When I was a club kid, dancing at 6am at the Sound Factory (um yeah, I used to get up at five in the morning to GO CLUBBING. Now that was the WAY TO LIVE, my friends) we use to dance to this song called “THE PRESSURE”. And it had this gospel beat and this hypnotic techno-umsk, umsk, umsk thing and when they put on THE PRESSURE everyone would RUN to the dancefloor and GO WILD. It was really fun. So now this song is the sound track to this book..

(Okaaay. How much do I love the Internet? I have been looking for this song to re-live my clubbing days and here it is: The Pressure by Sounds of Blackness, Junior (“If Madonna Calls”) Vasquez remix!!! Yeaaah boyyy!!!)

“My back is against the wall,
more bills than money can pay (sing it, sistah!)
but I know just who to call (Madonna?)
when I gotta fight..
THE PRESSURE, THE PRESSURE, THE PRESSURE of the world…
Umsk, Umsk, Umsk,
THE PRESSURE, THE PRESSURE, THE PRESSURE of the world!”

Wow. That was really fun. For a second there it was 1991 and I was in a wifebeater tanktop with ropes of fake pearls and cutoff shorts and fishnets and Doc Martens dancing in the middle of sweaty club with my gays and we were so young and fabulous and fee-yerce. (By the way I love that fashion line Young, Broke and Fabulous. Says it all!)

You know what else is fun? YOUR POEMS. Oh mah gawd. You guys are beyond awesome. And yes, I will share my juvenellia (spelling?)—I just found my journal from high school. Lots of mawkish poetry. Good times.

And in other news, I just finished LOVE THE ONE YOU’RE WITH by Emily Giffin. I heart Emily Giffin. There is just something about her books that are so great. I think it’s because she really gets you into the mindset of the character. And she just gets so many details right—like how people act and where they shop and how they talk.

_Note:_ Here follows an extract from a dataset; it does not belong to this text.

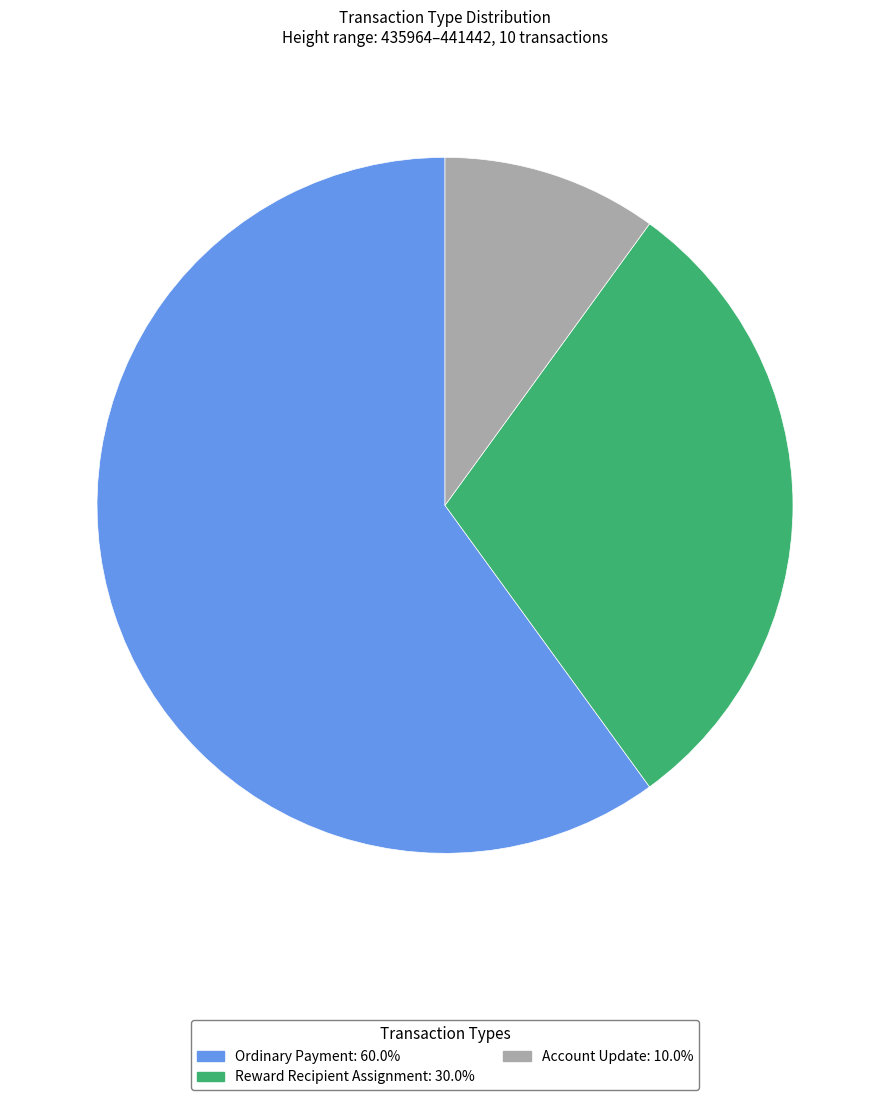

How many segments does this pie chart have?

3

Good stuff.

On a totally DIFFERENT note I also devoured Elizabeth Scott’s LIVING DEAD GIRL, which was harrowing, wrenching, disturbing and unputdownable. Really dark, awful stuff but written so beautifully. You must read this book also. It comes out in September. I really believe in evil in this world, that it is a real thing you have to watch out for, all the time. My husband says I am neurotic and paranoid, but as they say, Just because you’re paranoid doesn’t mean they’re not out to get you.

I am the type who RUNS home from the cab to the front door anytime I got home late, or even starts RUNNING down the street even if no one is chasing me. Right now we have this super-maximum burglar alarm that will emit a decibel-blasting SHRIEK if any of our motion-detectors are set off. When I lived in New York I never took the subway at night alone. I had five locks on my door. Now I always valet at the mall because of parking-lot kidnapping. I *ALWAYS* believe the worst is around the corner, and that a happy safe life comes from VIGILANCE. My husband (a confident American who grew up in a family that NEVER LOCKED THEIR DOORS. They DON’T EVEN KNOW WHERE THE KEY IS. I mean, the first time I slept in their house I was convinced axe murderers were coming to get me), anyway, he thinks I live in fear. And you know what? I do. But it’s not a crippling fear. I mean, I fly, I go out at night, I do stuff. But I try to do it in a way that won’t make anyone ever think that I am a target. I believe that bad things happen. And that’s why Elizabeth’s book is so scary. Because very very bad things happen. So you must do everything you can do to make sure they don’t happen to you.

Oh man, sober note to end this blog!

And I was just dancing around to THE PRESSURE and missing my old friends. Anyway, back to work.